### Required work
Start at the line that contains "Figure 1- Histological" in the listing below and extract every line through the last, exactly; leave pictures out.

### Recorded information
┄┄┄┄┄┄┄┄┄┄┄┄┄┄┄┄┄┄┄┄
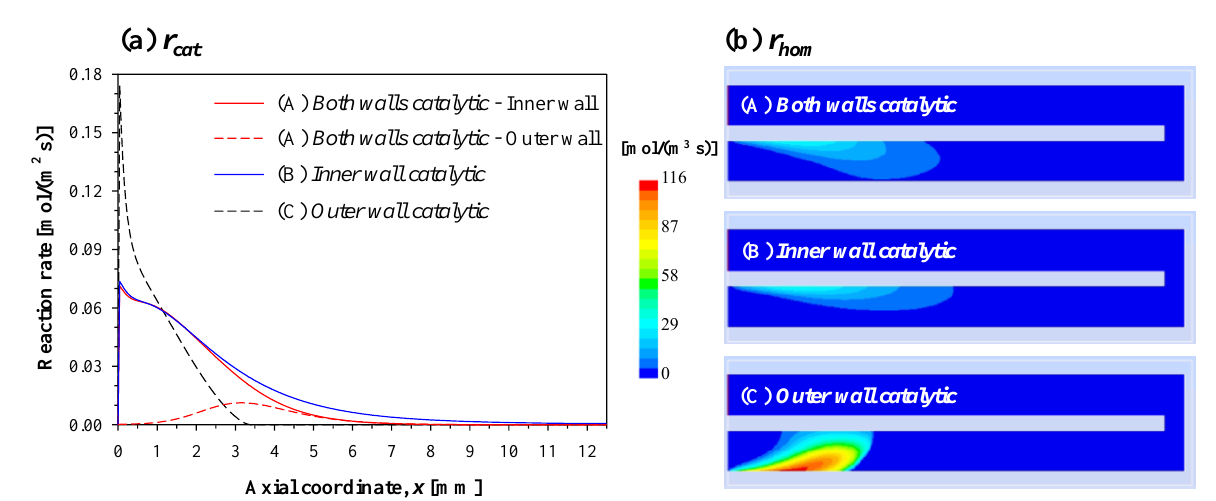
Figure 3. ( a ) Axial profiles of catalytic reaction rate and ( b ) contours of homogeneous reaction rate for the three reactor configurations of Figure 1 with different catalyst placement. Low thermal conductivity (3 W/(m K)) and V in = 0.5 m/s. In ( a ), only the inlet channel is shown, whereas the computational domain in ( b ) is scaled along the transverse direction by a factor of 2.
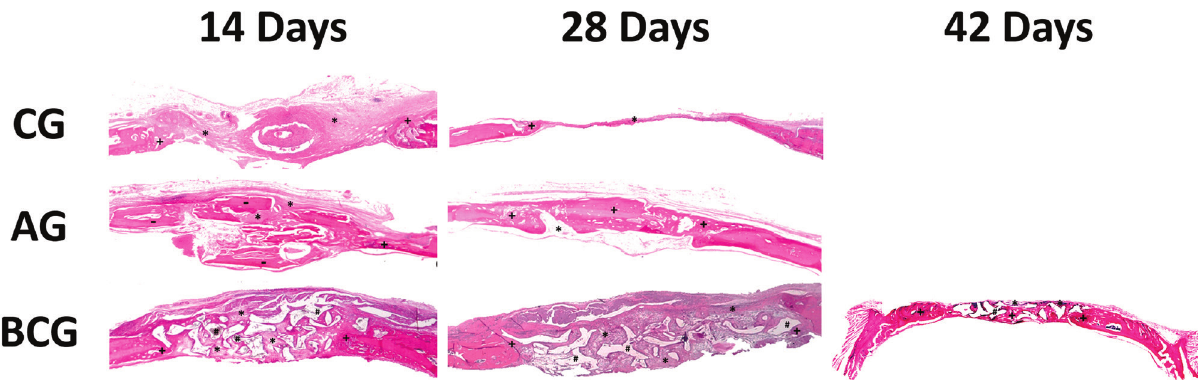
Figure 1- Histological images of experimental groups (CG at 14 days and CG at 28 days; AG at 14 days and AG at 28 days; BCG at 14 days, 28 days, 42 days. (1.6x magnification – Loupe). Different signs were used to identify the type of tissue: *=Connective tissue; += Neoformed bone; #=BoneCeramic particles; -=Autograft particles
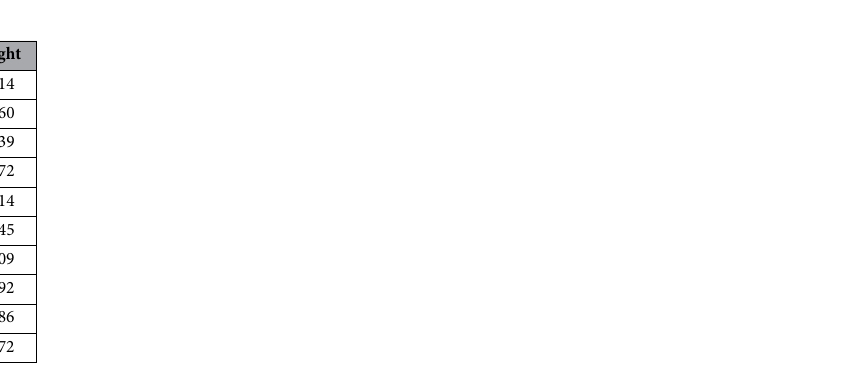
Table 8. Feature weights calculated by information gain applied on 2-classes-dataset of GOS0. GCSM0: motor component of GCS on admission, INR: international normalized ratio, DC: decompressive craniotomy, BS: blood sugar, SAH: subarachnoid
┄┄┄┄┄┄┄┄┄┄┄┄┄┄┄┄┄┄┄┄
### Response area
Figure 1- Histological images of experimental groups (CG at 14 days and CG at 28 days; AG at 14 days and AG at 28 days; BCG at 14 days, 28 days, 42 days. (1.6x magnification – Loupe). Different signs were used to identify the type of tissue: *=Connective tissue; += Neoformed bone; #=BoneCeramic particles; -=Autograft particles
Table 8. Feature weights calculated by information gain applied on 2-classes-dataset of GOS0. GCSM0: motor component of GCS on admission, INR: international normalized ratio, DC: decompressive craniotomy, BS: blood sugar, SAH: subarachnoid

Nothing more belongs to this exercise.